→ **Study text**:
30 January: DCLRS -- Hans van Halteren, Friday, February 2, 16:00 (TCD Arts
Dublin Computational Linguistics Research Seminar: Index of January 2018 | Dublin Computational Linguistics Research Seminar - Index of year: 2018 | Full index
Friday of this week (February 2, 2018), at 16:00, in room 3074 of the
Arts Building (TCD), Prof. Hans van Halteren (Radboud University, NL)
speaks.
Title:
Authorship Recognition: Features in Focus
Abstract:
In Authorship Recognition (as by the way in other text classification
tasks), the accepted approach is to count specific "features" in the
texts, and try to determine authorship on the basis of similarities or
dissimilarities in the counts. This can be done by a human expert,
focusing on intuitively interesting features or using fixed lists; the
number of features used will tend to be small. Another approach is to
use (very) (very very) many features and apply statistical techniques
in an attempt to calculate a probability of a specific author having
produced the disputed texts.

→ **Entries shown**:

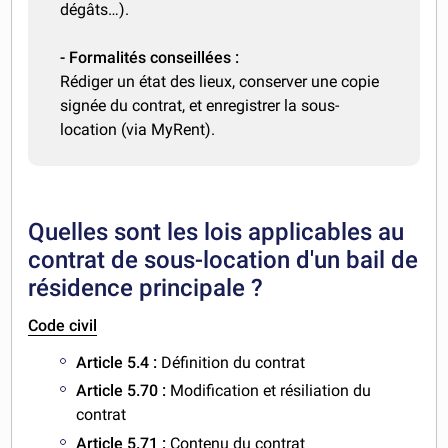
dégâts…).
- Formalités conseillées :
Rédiger un état des lieux, conserver une copie
signée du contrat, et enregistrer la sous-
location (via MyRent).
Quelles sont les lois applicables au
contrat de sous-location d'un bail de
résidence principale ?
Code civil
Article 5.4 :
Définition du contrat
Article 5.70 :
Modification et résiliation du
contrat
Article 5.71 :
Contenu du contrat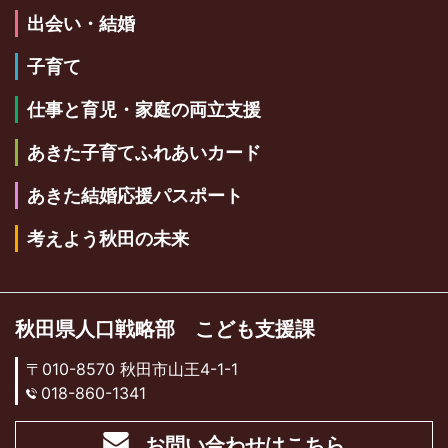
出会い・結婚
子育て
仕事と育児・家庭の両立支援
あきた子育てふれあいカード
あきた結婚応援パスポート
考えよう秋田の未来
秋田県人口戦略部 こども支援課
〒010-8570 秋田市山王4-1-1
018-860-1341
お問い合わせはこちら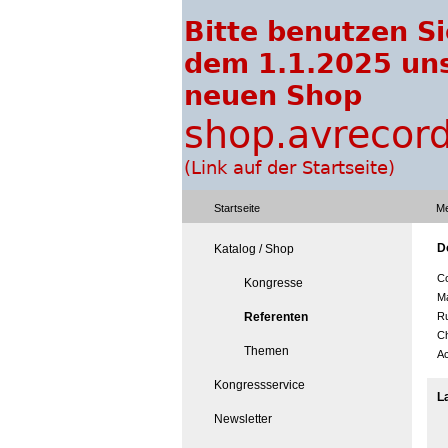
Startseite
Me
D
Katalog / Shop
Co
Kongresse
Ma
Referenten
Ru
Ch
Themen
Ac
Kongressservice
L
Newsletter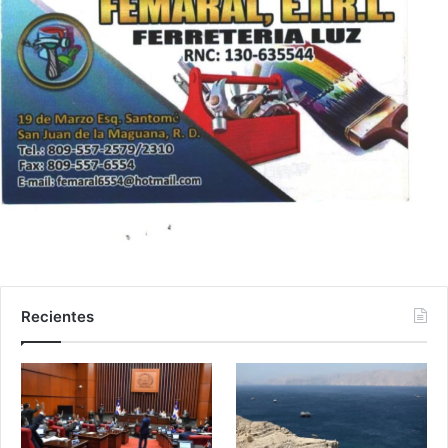
Recientes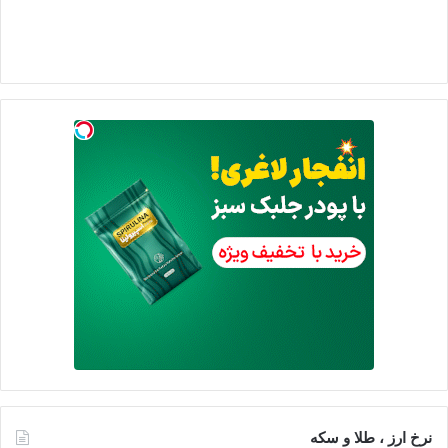
نرخ ارز ، طلا و سکه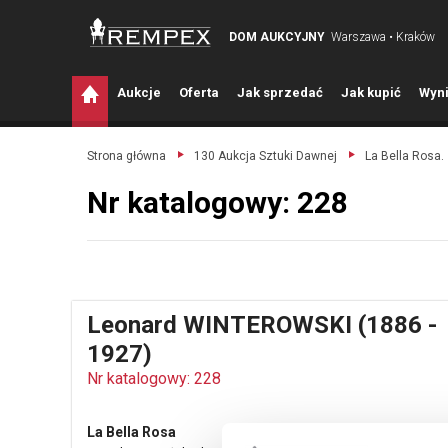
DOM AUKCYJNY
Warszawa • Kraków
A
ukcje
O
ferta
J
ak sprzedać
J
ak kupić
W
yni
Strona główna
130 Aukcja Sztuki Dawnej
La Bella Rosa.
Nr katalogowy: 228
Leonard WINTEROWSKI (1886 -
1927)
Nr katalogowy: 228
La Bella Rosa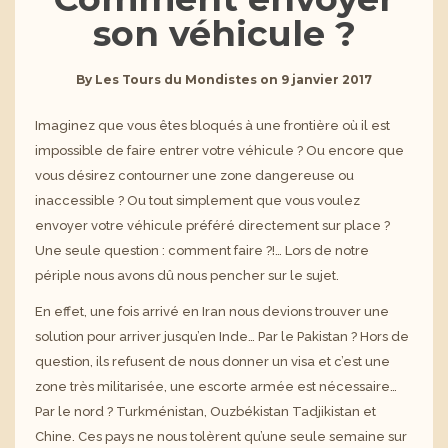
son véhicule ?
By
Les Tours du Mondistes
on
9 janvier 2017
Imaginez que vous êtes bloqués à une frontière où il est
impossible de faire entrer votre véhicule ? Ou encore que
vous désirez contourner une zone dangereuse ou
inaccessible ? Ou tout simplement que vous voulez
envoyer votre véhicule préféré directement sur place ?
Une seule question : comment faire ?!… Lors de notre
périple nous avons dû nous pencher sur le sujet.
En effet, une fois arrivé en Iran nous devions trouver une
solution pour arriver jusqu’en Inde… Par le Pakistan ? Hors de
question, ils refusent de nous donner un visa et c’est une
zone très militarisée, une escorte armée est nécessaire…
Par le nord ? Turkménistan, Ouzbékistan Tadjikistan et
Chine. Ces pays ne nous tolèrent qu’une seule semaine sur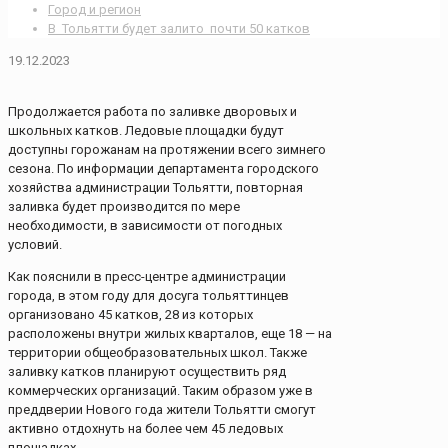
Город и регион
В Тольятти будет залито почти 50 катков
19.12.2023
Продолжается работа по заливке дворовых и
школьных катков. Ледовые площадки будут
доступны горожанам на протяжении всего зимнего
сезона. По информации департамента городского
хозяйства администрации Тольятти, повторная
заливка будет производится по мере
необходимости, в зависимости от погодных
условий.
Как пояснили в пресс-центре администрации
города, в этом году для досуга тольяттинцев
организовано 45 катков, 28 из которых
расположены внутри жилых кварталов, еще 18 — на
территории общеобразовательных школ. Также
заливку катков планируют осуществить ряд
коммерческих организаций. Таким образом уже в
преддверии Нового года жители Тольятти смогут
активно отдохнуть на более чем 45 ледовых
площадках.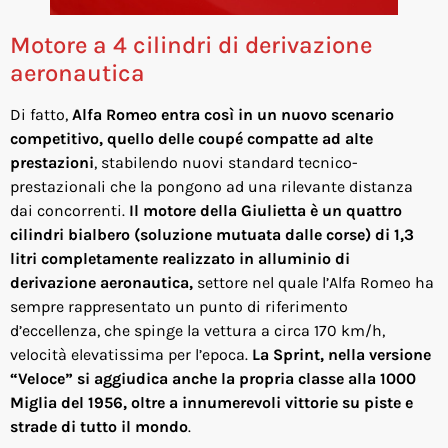
Motore a 4 cilindri di derivazione
aeronautica
Di fatto,
Alfa Romeo entra così in un nuovo scenario
competitivo, quello delle coupé compatte ad alte
prestazioni
, stabilendo nuovi standard tecnico-
prestazionali che la pongono ad una rilevante distanza
dai concorrenti.
Il motore della Giulietta è un quattro
cilindri bialbero (soluzione mutuata dalle corse) di 1,3
litri completamente realizzato in alluminio di
derivazione aeronautica,
settore nel quale l’Alfa Romeo ha
sempre rappresentato un punto di riferimento
d’eccellenza, che spinge la vettura a circa 170 km/h,
velocità elevatissima per l’epoca.
La Sprint, nella versione
“Veloce” si aggiudica anche la propria classe alla 1000
Miglia del 1956, oltre a innumerevoli vittorie su piste e
strade di tutto il mondo
.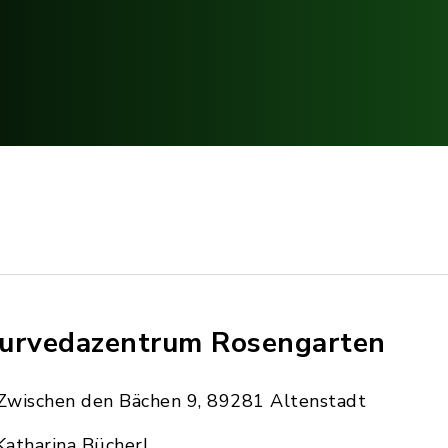
urvedazentrum Rosengarten
Zwischen den Bächen 9, 89281 Altenstadt
Katharina Bücherl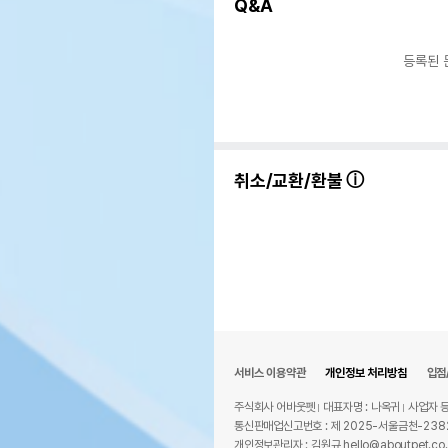
Q&A
등록된 
취소/교환/환불
서비스 이용약관
개인정보 처리방침
입점
주식회사 어바웃펫
대표자명 : 나옥귀
사업자 등
통신판매업신고번호 : 제 2025-서울금천-238
개인정보관리자 : 김원규 hello@aboutpet.co.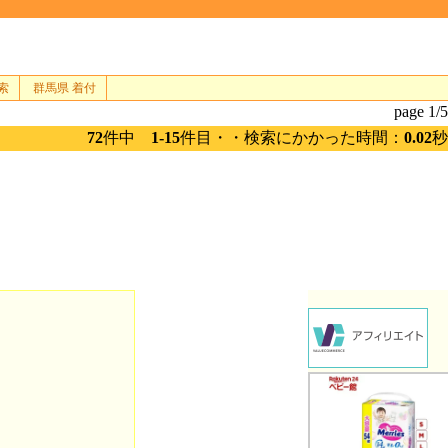
索
群馬県 着付
page 1/5
72
件中
1-15
件目・・検索にかかった時間：
0.02
秒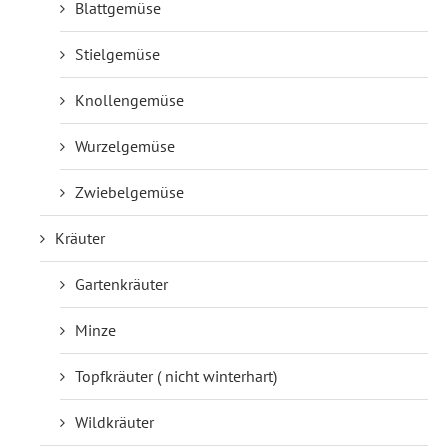
Blattgemüse
Stielgemüse
Knollengemüse
Wurzelgemüse
Zwiebelgemüse
Kräuter
Gartenkräuter
Minze
Topfkräuter ( nicht winterhart)
Wildkräuter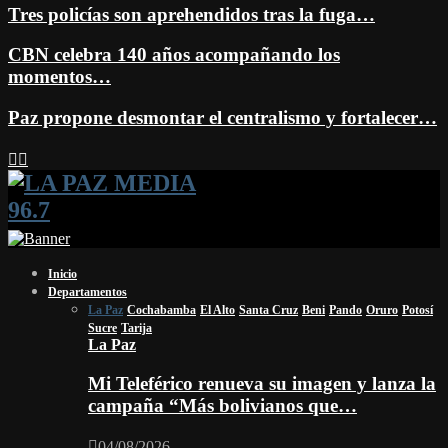
Tres policías son aprehendidos tras la fuga…
CBN celebra 140 años acompañando los
momentos…
Paz propone desmontar el centralismo y fortalecer…
Facebook
Twitter
Instagram
Youtube
Email
Twitch
Whatsapp
Inicio
Departamentos
La Paz
Cochabamba
El Alto
Santa Cruz
Beni
Pando
Oruro
Potosí
Sucre
Tarija
La Paz
Mi Teleférico renueva su imagen y lanza la
campaña “Más bolivianos que…
04/08/2026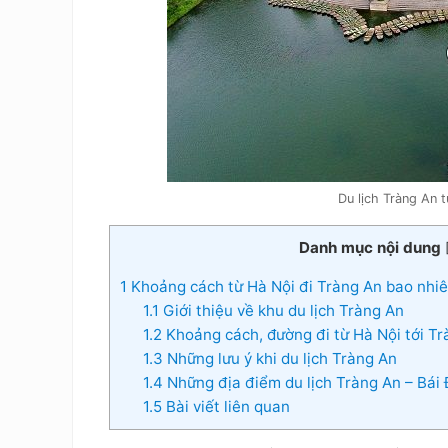
Du lịch Tràng An 
Danh mục nội dung
1
Khoảng cách từ Hà Nội đi Tràng An bao nhi
1.1
Giới thiệu về khu du lịch Tràng An
1.2
Khoảng cách, đường đi từ Hà Nội tới Tr
1.3
Những lưu ý khi du lịch Tràng An
1.4
Những địa điểm du lịch Tràng An – Bái
1.5
Bài viết liên quan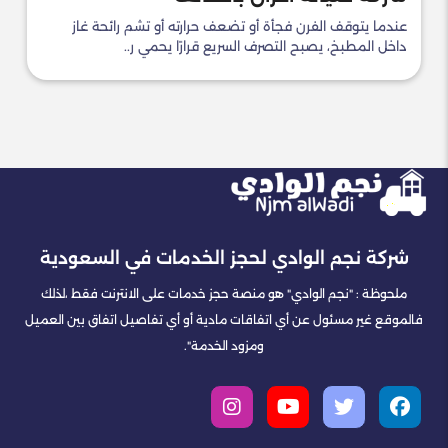
عندما يتوقف الفرن فجأة أو تضعف حرارته أو تشم رائحة غاز
داخل المطبخ، يصبح التصرف السريع قرارًا يحمي ر..
شركة نجم الوادي لحجز الخدمات في السعودية
ملحوظة : "نجم الوادي" هو منصة حجز خدمات على الانترنت فقط ،لذلك
فالموقع غير مسئول عن أي اتفاقات مادية أو أي تفاصيل اتفاق بين العميل
ومزود الخدمة".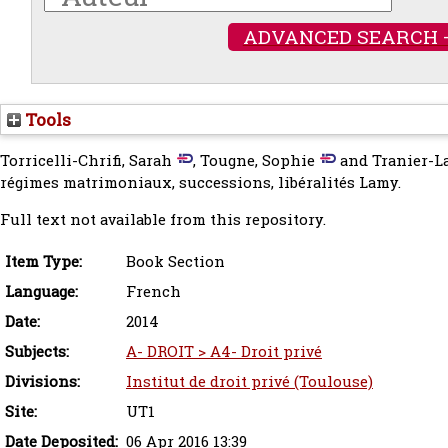
ADVANCED SEARCH 
Tools
Torricelli-Chrifi, Sarah
,
Tougne, Sophie
and
Tranier-L
régimes matrimoniaux, successions, libéralités Lamy.
Full text not available from this repository.
Item Type:
Book Section
Language:
French
Date:
2014
Subjects:
A- DROIT > A4- Droit privé
Divisions:
Institut de droit privé (Toulouse)
Site:
UT1
Date Deposited:
06 Apr 2016 13:39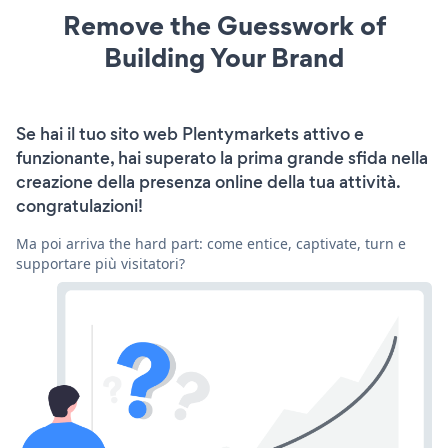
Remove the Guesswork of
Building Your Brand
Se hai il tuo sito web Plentymarkets attivo e
funzionante, hai superato la prima grande sfida nella
creazione della presenza online della tua attività.
congratulazioni!
Ma poi arriva the hard part: come entice, captivate, turn e
supportare più visitatori?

→ **Task instructions**:
(a) Condense the paragraph of the seminar announcement beginning "In Authorship Recognition" into a shorter version that keeps its main facts.
(b) Update the seminar announcement between "30 January: DCLRS" and "(Radboud University, NL)", inclusive, so that "room 3074" reads "room 2043".
Rely only on the seminar announcement.

→ **Solutions for each task**:
(a) In Authorship Recognition, as in other text classification tasks, the usual method counts specific features in texts and judges authorship from similarities or dissimilarities in those counts. A human expert may do this with intuitively interesting features or fixed lists, usually using few features. Another approach applies statistical techniques to a very large number of features to calculate the probability that a specific author produced the disputed texts.

(b)
30 January: DCLRS -- Hans van Halteren, Friday, February 2, 16:00 (TCD Arts
Dublin Computational Linguistics Research Seminar: Index of January 2018 | Dublin Computational Linguistics Research Seminar - Index of year: 2018 | Full index
Friday of this week (February 2, 2018), at 16:00, in room 2043 of the
Arts Building (TCD), Prof. Hans van Halteren (Radboud University, NL)